62.  No mesmo sentido, refira-se, a Decisão Arbitral no processo n.º 531/2015-T[6], citada pela Requerente: “No entender deste tribunal, não assiste razão à Requerida. Isto porque a Requerente declara inicialmente que apresenta “(…) Pedido de pronúncia arbitral imediatamente, sobre o indeferimento da reclamação graciosa (…) e, mediatamente, sobre a legalidade do acto de liquidação referente ao IRC do período de tributação de 2012”, reiterando este pedido no art. 21.º da petição inicial. Ao longo da petição inicial, a Requerente pronuncia-se sobre o conteúdo da decisão de indeferimento da reclamação graciosa (ver artigos 43.º e seguintes da petição inicial). Nessa medida, não restam dúvidas quanto ao objecto do presente pedido de pronúncia arbitral que abrange o despacho de indeferimento da reclamação graciosa bem como a autoliquidação do IRC de 2012. Tendo o pedido de pronúncia arbitral sido deduzido no prazo de 90 dias após a notificação da decisão de indeferimento da reclamação graciosa, é o mesmo tempestivo à luz da alínea a) do n.º 1 do art. 10.º do RJAT. Improcede, assim, a exceção invocada pela Requerida.” 

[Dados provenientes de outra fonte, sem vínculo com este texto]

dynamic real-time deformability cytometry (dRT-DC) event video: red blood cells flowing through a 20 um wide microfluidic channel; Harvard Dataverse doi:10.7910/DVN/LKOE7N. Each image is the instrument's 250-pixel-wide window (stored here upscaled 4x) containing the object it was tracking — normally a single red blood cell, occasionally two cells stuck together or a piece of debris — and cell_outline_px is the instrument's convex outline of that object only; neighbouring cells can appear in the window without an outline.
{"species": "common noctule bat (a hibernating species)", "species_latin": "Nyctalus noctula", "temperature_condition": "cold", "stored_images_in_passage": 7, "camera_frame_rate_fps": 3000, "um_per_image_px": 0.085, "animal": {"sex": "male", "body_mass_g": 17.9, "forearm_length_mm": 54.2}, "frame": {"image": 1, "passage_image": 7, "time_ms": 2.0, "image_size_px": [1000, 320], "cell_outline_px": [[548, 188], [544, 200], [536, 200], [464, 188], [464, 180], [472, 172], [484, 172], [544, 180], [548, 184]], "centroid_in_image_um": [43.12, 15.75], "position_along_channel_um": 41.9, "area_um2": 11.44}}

63.  Concluindo, o Pedido de Pronúncia Arbitral, recai imediatamente sobre o indeferimento (tácito) do pedido de revisão oficiosa das liquidações de IS do ano de 2012 e de 2013, sendo que, contrariamente ao alegado pela Requerida, este objeto está claramente expresso no Pedido.

64.  O facto de ser discutida a legalidade das liquidações de IS em crise no Pedido de Pronúncia Arbitral, resulta da própria natureza do ato controvertido, que é um ato tácito e não expresso de indeferimento, relativamente ao qual não é possível fazer mais do que comprovar o decurso do prazo, sem que tenha havido qualquer ação por parte da Requerida.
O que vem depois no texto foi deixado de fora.